A Contrarian Take on Camping in Paradise
WHY YOU SHOULD CARE
Because God created sewage systems for a damn good reason.
Let’s get over the idea of living like Robinson Crusoe. Down with the bon sauvage fantasy. Modern comforts are there for a reason — especially stuff like toilets and running water. Why go back to being a troglodyte just for the heck of it?
I used to love camping in the middle of nowhere, under a starry sky and with grass tickling my neck. But the last time I did that, I changed my mind.
A bunch of friends and I picked Palmarola, a semi-abandoned tropics-like island off the west coast of Italy. Time seemed to have stopped. At the Jurassic age. No shops, no roads, no cars. Awesome wild nature: massive cliffs jutting out of the sea, pebble beaches, granite rocks and fluorescent blue waters.
A boat dumped us there on Friday and would return to fetch us on Sunday. We spent a whole weekend on the atoll in a tent, with a stack of canned food and a net to catch fish (which we did only once), with neither mobile coverage nor Internet. Practically unplugged, voluntarily cast away from civilization.
By the time I reached the crumbling ruins of a monastery, my blood sugar level was so low I passed out.
But that was the least heavy bit. First we divided up what had to be carried to the campsite: flashlights, the tent, food supplies, water bottles, etc.
And guess what?
I ended up with the most disgusting object: a small shovel to dig holes for disposing of excrement — a sort of portable toilet flusher, if you will. It didn’t appear to have ever been washed, and it was also pretty heavy. After divvying up the supplies, we walked up a steep path under a scorching sun, mosquitoes and prickly pears nibbling at our heels. We walked all the way to the highest peak, where sunsets are bloodred and the view stretches to Naples.
I mean, cool, fine. But we were on a gorgeous island — why just not camp on the beach, pee in the sea and find a nice shrub for taking care of other bodily functions (which could still be done in the water, just a little farther from shore)?
No way, man. My buddies have strict rules. Wannabe castaways must suffer, enduring fatigue and suffocating heat if they want to live the real experience.
“My son is a maniac about this kind of adventure. As a father I worked hard to give him a better lifestyle, but he prefers to crawl back to a wilderness state. Can’t understand why,” says Silverio Capone, a restaurant manager on nearby Ponza island, where boats depart for Palmarola.
Tell me about it!
At night — luckily there was no need to light a fire — we told one another spooky tales about a fisherman saint whose apparition is said to haunt the island. Never bumped into the lad. During the day, trekking and hiking were killer. By the time I reached the crumbling ruins of a monastery, my blood sugar level was so low I passed out.

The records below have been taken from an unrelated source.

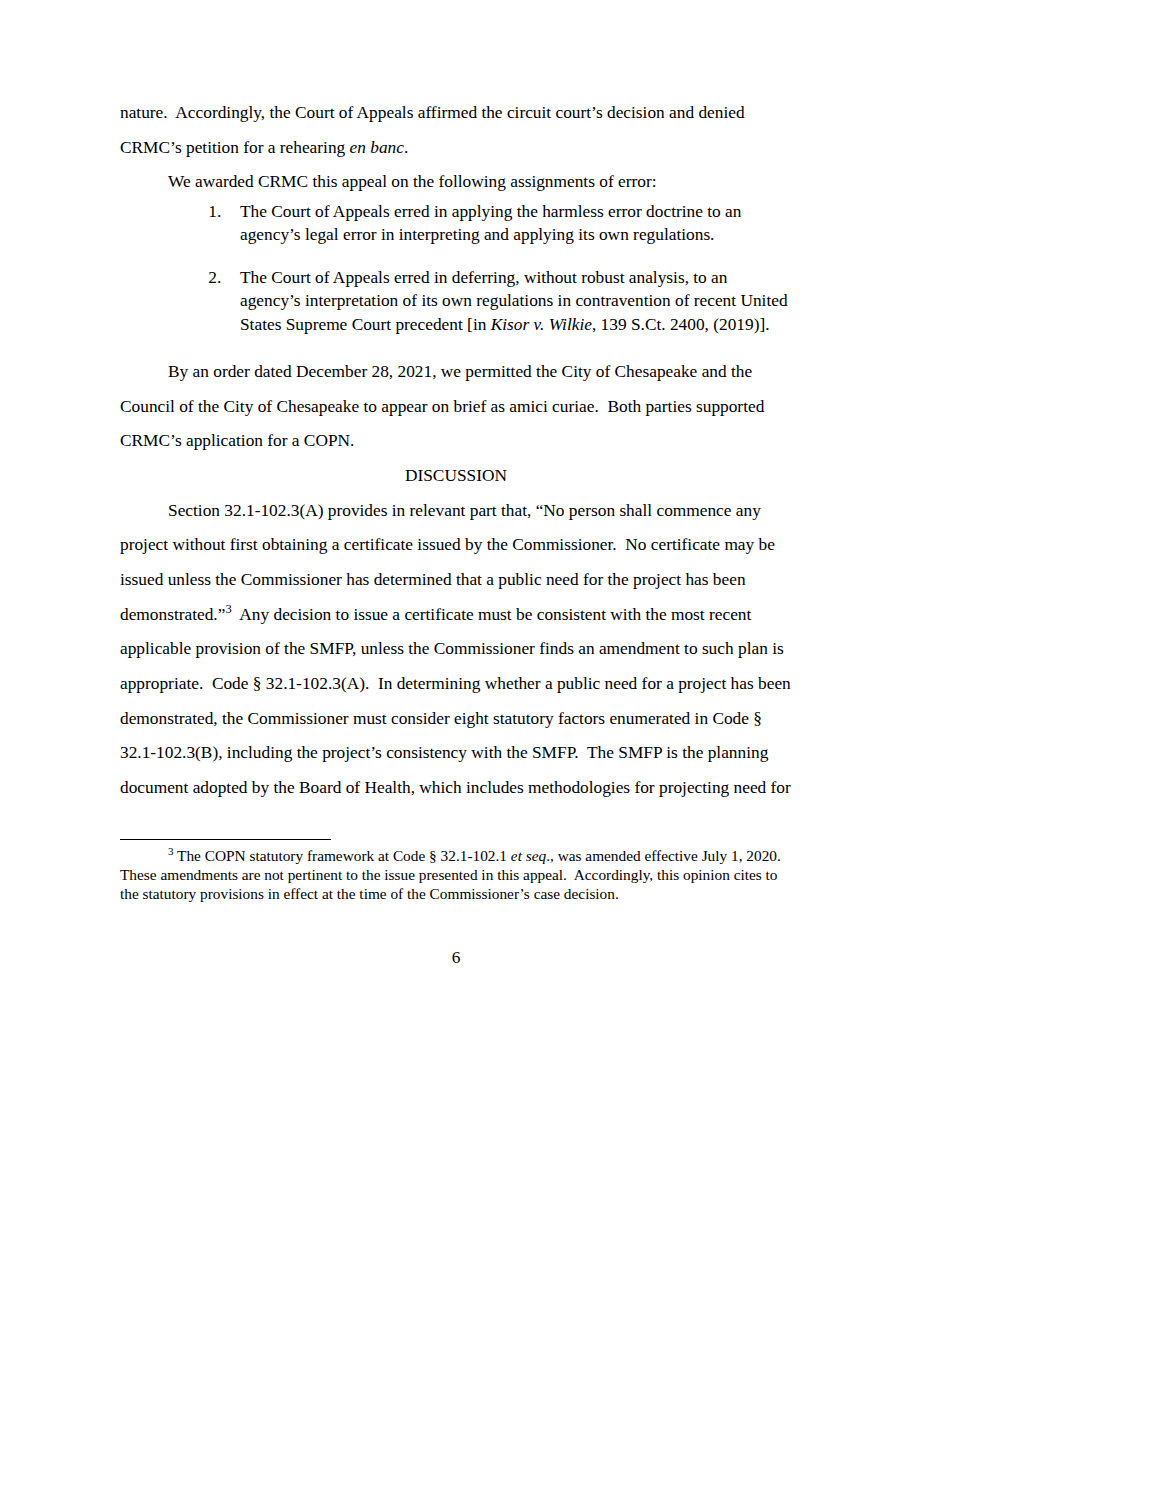nature. Accordingly, the Court of Appeals affirmed the circuit court’s decision and denied CRMC’s petition for a rehearing en banc.
We awarded CRMC this appeal on the following assignments of error:
The Court of Appeals erred in applying the harmless error doctrine to an agency’s legal error in interpreting and applying its own regulations.
The Court of Appeals erred in deferring, without robust analysis, to an agency’s interpretation of its own regulations in contravention of recent United States Supreme Court precedent [in Kisor v. Wilkie, 139 S.Ct. 2400, (2019)].
By an order dated December 28, 2021, we permitted the City of Chesapeake and the Council of the City of Chesapeake to appear on brief as amici curiae. Both parties supported CRMC’s application for a COPN.
DISCUSSION
Section 32.1-102.3(A) provides in relevant part that, “No person shall commence any project without first obtaining a certificate issued by the Commissioner. No certificate may be issued unless the Commissioner has determined that a public need for the project has been demonstrated.”3 Any decision to issue a certificate must be consistent with the most recent applicable provision of the SMFP, unless the Commissioner finds an amendment to such plan is appropriate. Code § 32.1-102.3(A). In determining whether a public need for a project has been demonstrated, the Commissioner must consider eight statutory factors enumerated in Code § 32.1-102.3(B), including the project’s consistency with the SMFP. The SMFP is the planning document adopted by the Board of Health, which includes methodologies for projecting need for
3 The COPN statutory framework at Code § 32.1-102.1 et seq., was amended effective July 1, 2020. These amendments are not pertinent to the issue presented in this appeal. Accordingly, this opinion cites to the statutory provisions in effect at the time of the Commissioner’s case decision.
6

And all that is supposed to be fun? Adventurous?
The most thrilling moment was when the coast guard landed. For a second, I was like, “Wow, are they maybe looking for us?” But even the coast guard has similar annoying “sanitary” issues to take care of.
Palmarola is cracking down on illegal grotto dwellings that fishermen’s families have built inside the rocks to take refuge during storms and which they now rent to oblivious tourists as chic summer retreats. Trouble is, there are no real toilets or a sewage system, just holes in the ground, and then who knows where it all ends up? The sea …?
So, please give me a break, all you Robinson Crusoe fanatics. I love the sound my toilet makes when I push the flush button.